Lightning forms of hypoxia, for example, when poisoned with cyanides, do not give clinical manifestations of hypoxic syndrome, since death occurs instantaneously, moreover, when carbon monoxide and cyanide poisonings are involved, the bound hemoglobin gives the skin a pink "healthy" color.

In acute form (from several minutes to several hours) agonal syndrome develops, which is manifested by decompensation of the function of all organs and systems and, first of all, respiration, cardiac activity and brain, since the brain tissues are most sensitive to hypoxia.

In subacute (up to several days or weeks) and chronic, continuing months and years, a pronounced clinical picture of hypoxic syndrome is formed. In this case, also the brain suffers first. A variety of neurological and psychiatric changes develop, with general cerebral symptoms prevailing, a diffuse disorder of the functions of the central nervous system.

Initially, the active internal inhibition is disrupted: excitation, euphoria develops, the critical evaluation of one's condition decreases, and motor anxiety arises. Then, and sometimes initially, there are symptoms of depression of the cerebral cortex: lethargy, drowsiness, tinnitus, headache, dizziness, general retardation, up to the disturbance of consciousness. There may be convulsions, involuntary urination and defecation. Sometimes the consciousness becomes enlightened, but the inhibition remains. Gradually, violations of the cerebral and peripheral innervation increase, focal symptomatology is formed.

With prolonged hypoxia of the brain, mental disorders develop gradually: delirium, Korsak's syndrome, dementia, and others.

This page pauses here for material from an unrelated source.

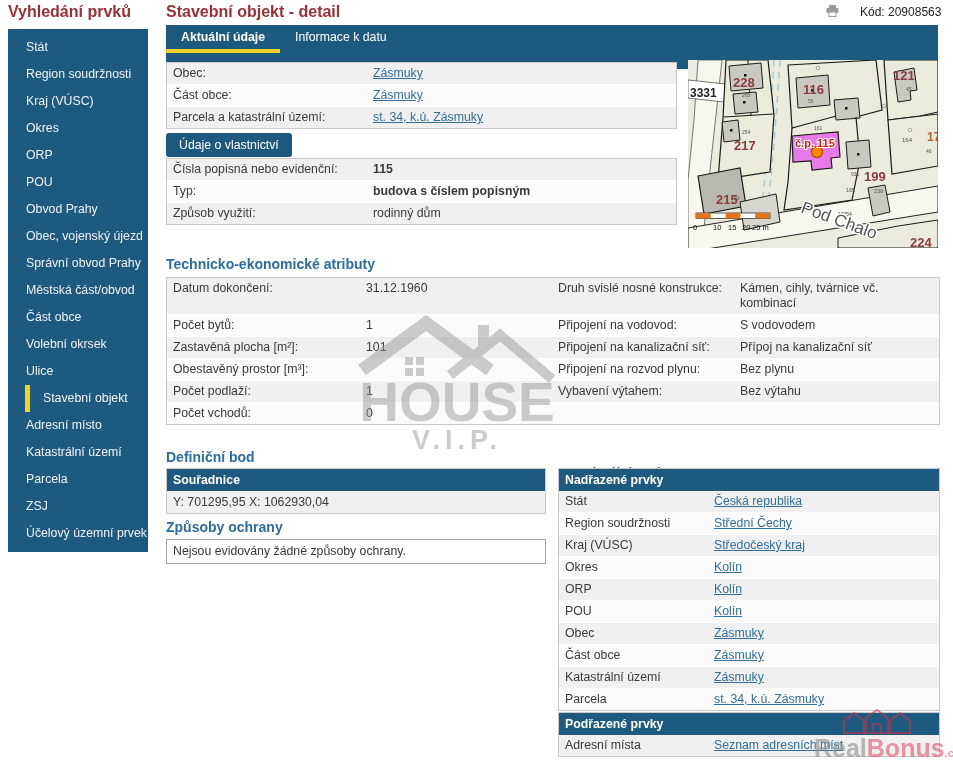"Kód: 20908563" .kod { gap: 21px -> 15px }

The convulsive syndrome and hyperkinesia are diverse in hypoxia. Usually convulsions occur under the influence of an external stimulus, often occur in the form of myoclonias: begin with the face, hands, then involve other muscles of the extremities, abdomen. Sometimes, with hypertension of extensors, opisthotonus is formed. Seizures, like in tetanus, are tonic and clonic in nature, but, in contrast, small muscles are involved (tetanus and brush are free in tetanus and brush), there is always a disturbance of consciousness (in tetanus it is preserved).

On the part of other organs and systems, dysfunction is first noted, followed by inhibition of the cardiovascular system, respiration, renal and hepatic insufficiency develops due to the formation of hypoxic dystrophies of fatty, granular, vacuolar. The complex of polyorganic insufficiency develops more often. If hypoxia does not stop, the process goes into an atonal state.

Diagnosis, in addition to general clinical examination, should include the study of the acid-base state of the blood. Undoubtedly, this is possible and it is necessary to do it only in the conditions of the intensive care unit and intensive treatment of hypoxia should be carried out by a resuscitation specialist.